*** Opening of Source text ***
According to Tomczyk, that is why many female athletes now use social media where people are free to follow female athletes for whatever reasons and athletes are free to create their own content.
“Some of the most followed athletes on social media are female. It is easy to use social media as an important tool to bring awareness to your case. Back in the old days, athletes mainly had the opportunity to protest at games, on the podium, or in media interviews. Now, they have an opportunity to reach millions of their followers, and I think they use it in a good way,” she said while mentioning the Belarusian case as an example.
“It’s a really special case. Athletes and other people related to sport have in a way become the leaders, or at least the moral leaders, of the people’s movement. This confirms the important role sport has in society. Athletes in general are role models we want to look up to. But for quite some time we have had this philosophy of telling athletes to ‘shut up and play’. Now, we are beginning to see them as leaders in this area too. This is a new phenomenon and we still see resistance from the sport governing bodies,” Tomczyk says and points to Rule 50 of the Olympic Charter as an example of limitations to the freedom of expression of athletes.
*** Close of Source text ***
*** Opening of Entries provided ***
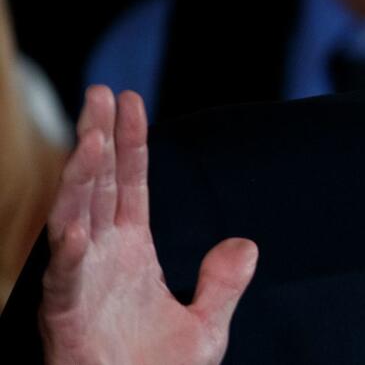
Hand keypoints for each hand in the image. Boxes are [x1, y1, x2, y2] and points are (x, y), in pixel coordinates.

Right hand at [40, 86, 257, 364]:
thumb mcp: (205, 325)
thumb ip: (223, 283)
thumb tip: (245, 244)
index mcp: (130, 256)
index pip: (129, 186)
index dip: (130, 143)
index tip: (130, 100)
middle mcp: (101, 260)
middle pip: (99, 188)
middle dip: (99, 140)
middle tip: (100, 93)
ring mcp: (81, 285)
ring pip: (75, 219)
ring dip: (81, 180)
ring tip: (90, 139)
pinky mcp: (66, 317)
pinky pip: (66, 276)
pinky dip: (71, 249)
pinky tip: (77, 221)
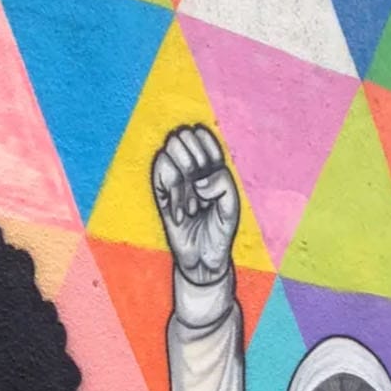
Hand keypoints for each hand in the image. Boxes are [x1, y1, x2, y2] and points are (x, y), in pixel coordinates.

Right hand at [152, 125, 239, 285]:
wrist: (203, 258)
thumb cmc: (220, 231)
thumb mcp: (232, 206)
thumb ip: (223, 183)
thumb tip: (198, 179)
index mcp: (210, 162)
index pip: (201, 132)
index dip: (205, 148)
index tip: (213, 172)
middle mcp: (189, 166)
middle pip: (182, 134)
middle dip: (193, 161)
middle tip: (201, 191)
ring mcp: (172, 179)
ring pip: (168, 151)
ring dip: (182, 180)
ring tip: (192, 207)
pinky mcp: (159, 194)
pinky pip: (158, 174)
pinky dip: (171, 194)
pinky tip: (179, 215)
*** Close of Entries provided ***
→ **Assignment**: Using the text on athletes and social media, explain in one to three sentences why Tomczyk sees social media as a useful tool for athletes who want to bring awareness to a cause, compared with earlier times. The records come from a separate source.

→ **Written solution**: In the past, athletes mainly had the chance to protest at games, on the podium, or in media interviews. Through social media they can now reach millions of their followers, and some of the most followed athletes there are female.